Перечитываю «Обрыв». Длинно, но как умно, крепко. Все-таки делаю усилие, чтобы читать, — так противны теперь эти Марки Волоховы. Сколько хамов пошло от этого Марка! «Что же это вы залезли в чужой сад и едите чужие яблоки?» — «А что это значит: чужой, чужие? И почему мне не есть, если хочется?» Марк истинно гениальное создание, и вот оно, изумительное дело художников: так чудесно схватывает, концентрирует и воплощает человек типическое, рассеянное в воздухе, что во сто крат усиливает его существование и влияние — и часто совершенно наперекор своей задаче. Хотел высмеять пережиток рыцарства — и сделал Дон-Кихота, и уже не от жизни, а от этого несуществующего Дон-Кихота начинают рождаться сотни живых Дон-Кихотов. Хотел казнить марковщину — и наплодил тысячи Марков, которые плодились уже не от жизни, а от книги. — Вообще, как отделить реальное от того, что дает книга, театр, кинематограф? Очень многие живые участвовали в моей жизни и воздействовали на меня, вероятно, гораздо менее, чем герои Шекспира, Толстого. А в жизнь других входит Шерлок, в жизнь горничной — та, которую она видела в автомобиле на экране.
<…> Вышел с Катаевым, чтобы пройтись, и вдруг на минуту всем существом почувствовал очарование весны, чего в нынешнем году (в первый раз в жизни) не чувствовал совсем. Почувствовал, кроме того, какое-то внезапное расширение зрения, — и телесного и духовного, — необыкновенную силу и ясность его. Необыкновенно коротка показалась Дерибасовская, необыкновенно близки самые дальние здания, замыкающие ее, а потом Екатерининская, закутанный тряпками памятник, дом Левашова, где теперь чрезвычайка, и море — маленькое, плоское, все как на ладони. И с какой-то живостью, ясностью, с какой-то отрешенностью, в которой уже не было ни скорби, ни ужаса, а было только какое-то веселое отчаяние, вдруг осознал уж как будто совсем до конца все, что творится в Одессе и во всей России.

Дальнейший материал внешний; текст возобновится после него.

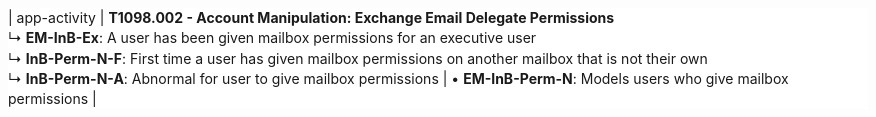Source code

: | app-activity    | <b>T1098.002 - Account Manipulation: Exchange Email Delegate Permissions</b><br> ↳ <b>EM-InB-Ex</b>: A user has been given mailbox permissions for an executive user<br> ↳ <b>InB-Perm-N-F</b>: First time a user has given mailbox permissions on another mailbox that is not their own<br> ↳ <b>InB-Perm-N-A</b>: Abnormal for user to give mailbox permissions
|  • <b>EM-InB-Perm-N</b>: Models users who give mailbox permissions                                                                                                                                                                                                                                                                                                                   |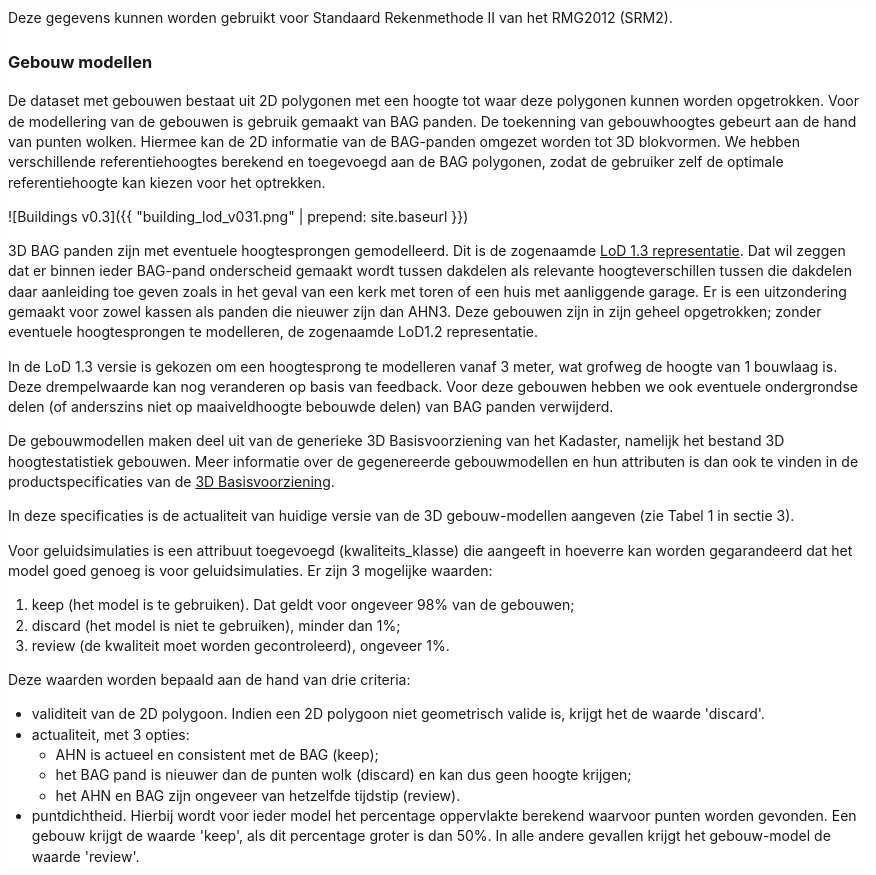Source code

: 
Deze gegevens kunnen worden gebruikt voor Standaard Rekenmethode II van het RMG2012 (SRM2).

### Gebouw modellen

De dataset met gebouwen bestaat uit 2D polygonen met een hoogte tot waar deze polygonen kunnen worden opgetrokken.
Voor de modellering van de gebouwen is gebruik gemaakt van BAG panden. De toekenning van gebouwhoogtes gebeurt aan de hand van punten wolken. 
Hiermee kan de 2D informatie van de BAG-panden omgezet worden tot 3D blokvormen. 
We hebben verschillende referentiehoogtes berekend en toegevoegd aan de BAG polygonen, zodat de gebruiker zelf de optimale referentiehoogte kan kiezen voor het optrekken.

![Buildings v0.3]({{ "building_lod_v031.png" | prepend: site.baseurl }})

3D BAG panden zijn met eventuele hoogtesprongen gemodelleerd.
Dit is de zogenaamde [LoD 1.3 representatie](https://3d.bk.tudelft.nl/lod/). 
Dat wil zeggen dat er binnen ieder BAG-pand onderscheid gemaakt wordt tussen dakdelen als relevante hoogteverschillen tussen die dakdelen daar aanleiding toe geven zoals in het geval van een kerk met toren of een huis met aanliggende garage.
Er is een uitzondering gemaakt voor zowel kassen als panden die nieuwer zijn dan AHN3. Deze gebouwen zijn in zijn geheel opgetrokken; zonder eventuele hoogtesprongen te modelleren, de zogenaamde LoD1.2 representatie. 

In de LoD 1.3 versie is gekozen om een hoogtesprong te modelleren vanaf 3 meter, wat grofweg de hoogte van 1 bouwlaag is. Deze drempelwaarde kan nog veranderen op basis van feedback. 
Voor deze gebouwen hebben we ook eventuele ondergrondse delen (of anderszins niet op maaiveldhoogte bebouwde delen) van BAG panden verwijderd.

De gebouwmodellen maken deel uit van de generieke 3D Basisvoorziening van het Kadaster, namelijk het bestand 3D hoogtestatistiek gebouwen.
Meer informatie over de gegenereerde gebouwmodellen en hun attributen is dan ook te vinden in de productspecificaties van de [3D Basisvoorziening](https://docs.geostandaarden.nl/3dbv/prod/#x3d-hoogtestatistieken-gebouwen).

In deze specificaties is de actualiteit van huidige versie van de 3D gebouw-modellen aangeven (zie Tabel 1 in sectie 3).

Voor geluidsimulaties is een attribuut toegevoegd (kwaliteits_klasse) die aangeeft in hoeverre kan worden gegarandeerd dat het model goed genoeg is voor geluidsimulaties.
Er zijn 3 mogelijke waarden: 
1. keep (het model is te gebruiken). Dat geldt voor ongeveer 98% van de gebouwen; 
1. discard (het model is niet te gebruiken), minder dan 1%; 
1. review (de kwaliteit moet worden gecontroleerd), ongeveer 1%.

Deze waarden worden bepaald aan de hand van drie criteria:
* validiteit van de 2D polygoon. Indien een 2D polygoon niet geometrisch valide is, krijgt het de waarde 'discard'.
* actualiteit, met 3 opties: 
	* AHN is actueel en consistent met de BAG (keep); 
	* het BAG pand is nieuwer dan de punten wolk (discard) en kan dus geen hoogte krijgen; 
	* het AHN en BAG zijn ongeveer van hetzelfde tijdstip (review).
* puntdichtheid. Hierbij wordt voor ieder model het percentage oppervlakte berekend waarvoor punten worden gevonden. Een gebouw krijgt de waarde 'keep', als dit percentage groter is dan 50%. In alle andere gevallen krijgt het gebouw-model de waarde 'review'.

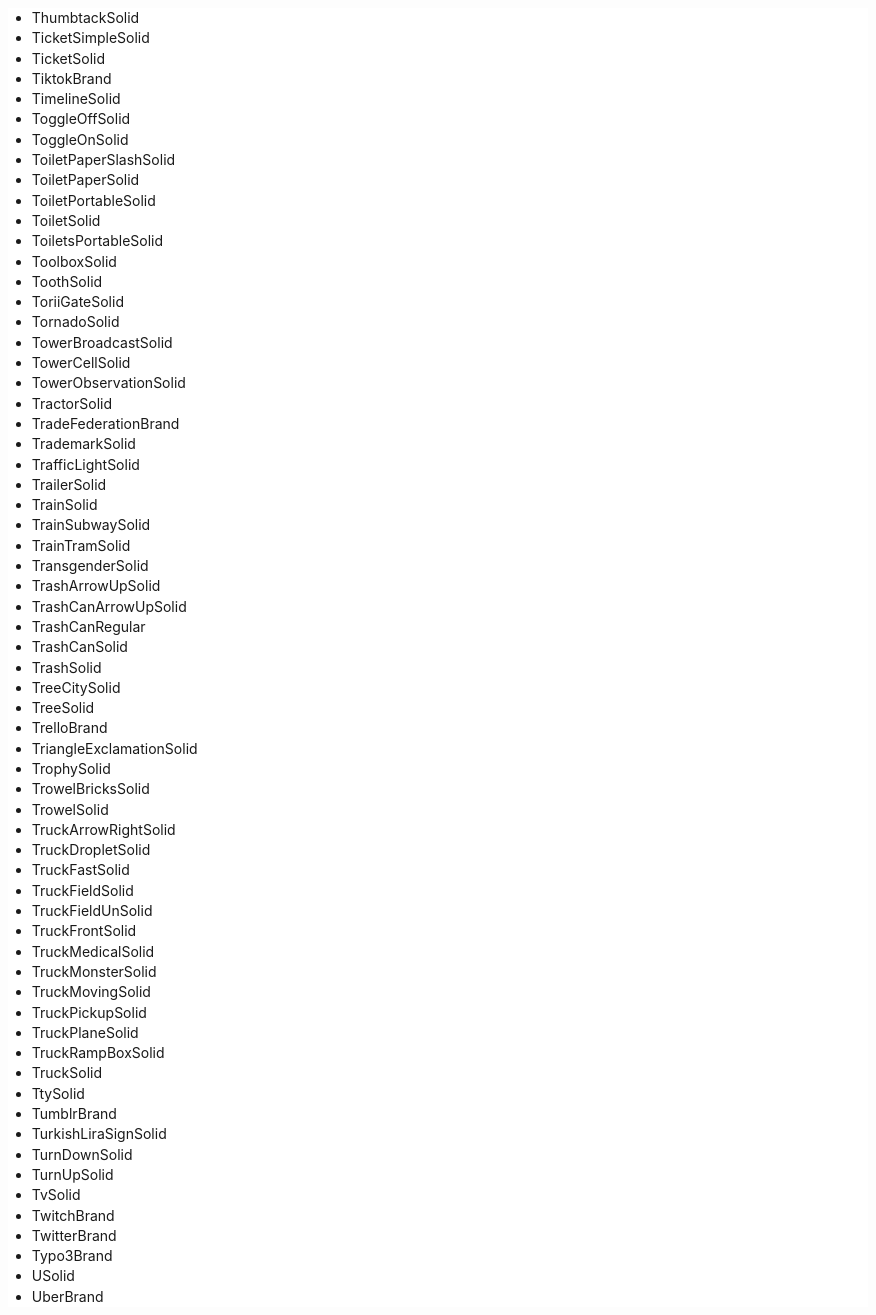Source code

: - ThumbtackSolid
- TicketSimpleSolid
- TicketSolid
- TiktokBrand
- TimelineSolid
- ToggleOffSolid
- ToggleOnSolid
- ToiletPaperSlashSolid
- ToiletPaperSolid
- ToiletPortableSolid
- ToiletSolid
- ToiletsPortableSolid
- ToolboxSolid
- ToothSolid
- ToriiGateSolid
- TornadoSolid
- TowerBroadcastSolid
- TowerCellSolid
- TowerObservationSolid
- TractorSolid
- TradeFederationBrand
- TrademarkSolid
- TrafficLightSolid
- TrailerSolid
- TrainSolid
- TrainSubwaySolid
- TrainTramSolid
- TransgenderSolid
- TrashArrowUpSolid
- TrashCanArrowUpSolid
- TrashCanRegular
- TrashCanSolid
- TrashSolid
- TreeCitySolid
- TreeSolid
- TrelloBrand
- TriangleExclamationSolid
- TrophySolid
- TrowelBricksSolid
- TrowelSolid
- TruckArrowRightSolid
- TruckDropletSolid
- TruckFastSolid
- TruckFieldSolid
- TruckFieldUnSolid
- TruckFrontSolid
- TruckMedicalSolid
- TruckMonsterSolid
- TruckMovingSolid
- TruckPickupSolid
- TruckPlaneSolid
- TruckRampBoxSolid
- TruckSolid
- TtySolid
- TumblrBrand
- TurkishLiraSignSolid
- TurnDownSolid
- TurnUpSolid
- TvSolid
- TwitchBrand
- TwitterBrand
- Typo3Brand
- USolid
- UberBrand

Погода улучшается. Двор под синим небом, с праздничной весенней зеленью деревьев, с ярко белеющей за ней стеной дома, испещренной пятнами тени. Въехал во двор красноармеец, привязал к дереву своего жеребца, черного, с волнистым хвостом до земли, с полосами блеска на крупе, на плечах, — стало еще лучше. Евгений играет в столовой на пианино. Боже мой, как больно!
Были у В. А. Розенберга. Служит в кооперативе, живет в одной комнате вместе с женой; пили жидкий чай с мелким сорным изюмом, при жалкой лампочке… Вот тебе и редактор, хозяин «Русских ведомостей»! Со страстью говорил «об ужасах царской цензуры».
Ночью тревожные сны с какими-то поездами и морями и очень красивыми пейзажами, оставляющими, однако, впечатление болезненное и печальное, — и напряженное ожидание чего-то. Потом огромная говорящая лошадь. Она говорила что-то похожее на мои стихи о Святогоре и Илье на каком-то древнем языке, и все это стало так страшно, что я проснулся и долго мысленно твердил эти стихи:
Это писано мной в 16 году.
Распад, разрушение слова, его сокровенного смысла, звука и веса идет в литературе уже давно.
— Вы домой? — говорю как-то писателю Осиповичу, прощаясь с ним на улице.
Он отвечает:
— Отнюдь!
Как я ему растолкую, что так по-русски не говорят? Не понимает, не чует:
— А как же надо сказать? По-вашему, отнюдь нет? Но какая разница?